Retype, without alteration, each line from the line containing "X149490000Y-29630000I0J-50000D01*" to the final line of the records.

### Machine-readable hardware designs
::::

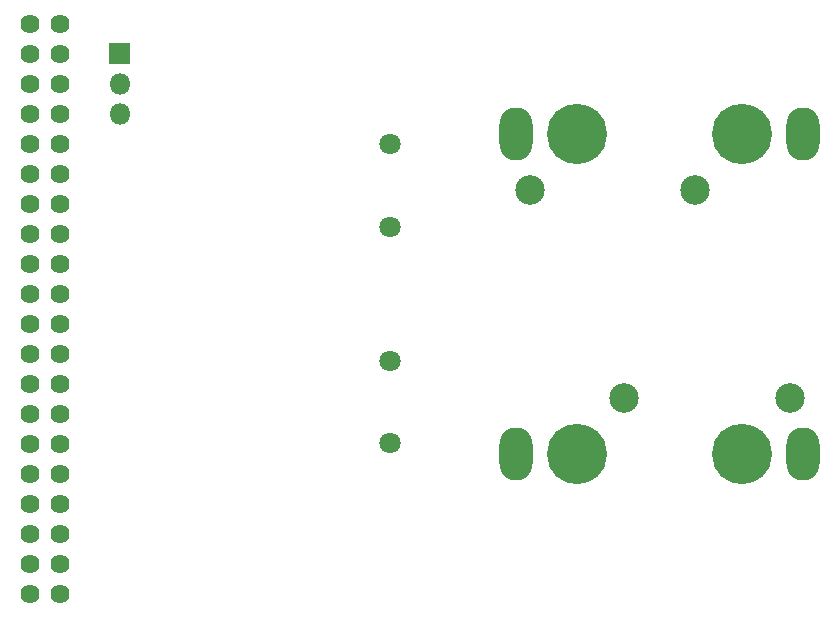
<source format=gbr>
%TF.GenerationSoftware,KiCad,Pcbnew,(5.1.10-1-10_14)*%
%TF.CreationDate,2021-10-26T14:16:26-07:00*%
%TF.ProjectId,adc,6164632e-6b69-4636-9164-5f7063625858,rev?*%
%TF.SameCoordinates,Original*%
%TF.FileFunction,Soldermask,Bot*%
%TF.FilePolarity,Negative*%
%FSLAX46Y46*%
G04 Gerber Fmt 4.6, Leading zero omitted, Abs format (unit mm)*
G04 Created by KiCad (PCBNEW (5.1.10-1-10_14)) date 2021-10-26 14:16:26*
%MOMM*%
%LPD*%
G01*
G04 APERTURE LIST*
%ADD10C,1.624000*%
%ADD11O,1.800000X1.800000*%
%ADD12C,1.800000*%
%ADD13O,2.800000X4.500000*%
%ADD14C,5.100000*%
%ADD15C,2.500000*%
G04 APERTURE END LIST*
D10*
%TO.C,J5*%
X140970000Y-27940000D03*
X143510000Y-27940000D03*
X140970000Y-30480000D03*
X143510000Y-30480000D03*
X140970000Y-33020000D03*
X143510000Y-33020000D03*
X140970000Y-35560000D03*
X143510000Y-35560000D03*
X140970000Y-38100000D03*
X143510000Y-38100000D03*
X140970000Y-40640000D03*
X143510000Y-40640000D03*
X140970000Y-43180000D03*
X143510000Y-43180000D03*
X140970000Y-45720000D03*
X143510000Y-45720000D03*
X140970000Y-48260000D03*
X143510000Y-48260000D03*
X140970000Y-50800000D03*
X143510000Y-50800000D03*
X140970000Y-53340000D03*
X143510000Y-53340000D03*
X140970000Y-55880000D03*
X143510000Y-55880000D03*
X140970000Y-58420000D03*
X143510000Y-58420000D03*
X140970000Y-60960000D03*
X143510000Y-60960000D03*
X140970000Y-63500000D03*
X143510000Y-63500000D03*
X140970000Y-66040000D03*
X143510000Y-66040000D03*
X140970000Y-68580000D03*
X143510000Y-68580000D03*
X140970000Y-71120000D03*
X143510000Y-71120000D03*
X140970000Y-73660000D03*
X143510000Y-73660000D03*
X140970000Y-76200000D03*
X143510000Y-76200000D03*
%TD*%
D11*
%TO.C,J8*%
X148590000Y-35560000D03*
X148590000Y-33020000D03*
G36*
G01*
X147690000Y-31330000D02*
X147690000Y-29630000D01*
G75*
G02*
X147740000Y-29580000I50000J0D01*
G01*
X149440000Y-29580000D01*
G75*
G02*
X149490000Y-29630000I0J-50000D01*
G01*
X149490000Y-31330000D01*
G75*
G02*
X149440000Y-31380000I-50000J0D01*
G01*
X147740000Y-31380000D01*
G75*
G02*
X147690000Y-31330000I0J50000D01*
G01*
G37*
%TD*%
D12*
%TO.C,J4*%
X171450000Y-45140000D03*
X171450000Y-38140000D03*
%TD*%
%TO.C,J3*%
X171450000Y-56460000D03*
X171450000Y-63460000D03*
%TD*%
D13*
%TO.C,J2*%
X182160000Y-37250000D03*
X206460000Y-37250000D03*
D14*
X187310000Y-37250000D03*
X201310000Y-37250000D03*
D15*
X183310000Y-42000000D03*
X197310000Y-42000000D03*
%TD*%
D13*
%TO.C,J1*%
X206460000Y-64350000D03*
X182160000Y-64350000D03*
D14*
X201310000Y-64350000D03*
X187310000Y-64350000D03*
D15*
X205310000Y-59600000D03*
X191310000Y-59600000D03*
%TD*%
M02*

</source>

::::

### Written solution
X149490000Y-29630000I0J-50000D01*
G01*
X149490000Y-31330000D01*
G75*
G02*
X149440000Y-31380000I-50000J0D01*
G01*
X147740000Y-31380000D01*
G75*
G02*
X147690000Y-31330000I0J50000D01*
G01*
G37*
%TD*%
D12*
%TO.C,J4*%
X171450000Y-45140000D03*
X171450000Y-38140000D03*
%TD*%
%TO.C,J3*%
X171450000Y-56460000D03*
X171450000Y-63460000D03*
%TD*%
D13*
%TO.C,J2*%
X182160000Y-37250000D03*
X206460000Y-37250000D03*
D14*
X187310000Y-37250000D03*
X201310000Y-37250000D03*
D15*
X183310000Y-42000000D03*
X197310000Y-42000000D03*
%TD*%
D13*
%TO.C,J1*%
X206460000Y-64350000D03*
X182160000Y-64350000D03*
D14*
X201310000Y-64350000D03*
X187310000Y-64350000D03*
D15*
X205310000Y-59600000D03*
X191310000Y-59600000D03*
%TD*%
M02*

</source>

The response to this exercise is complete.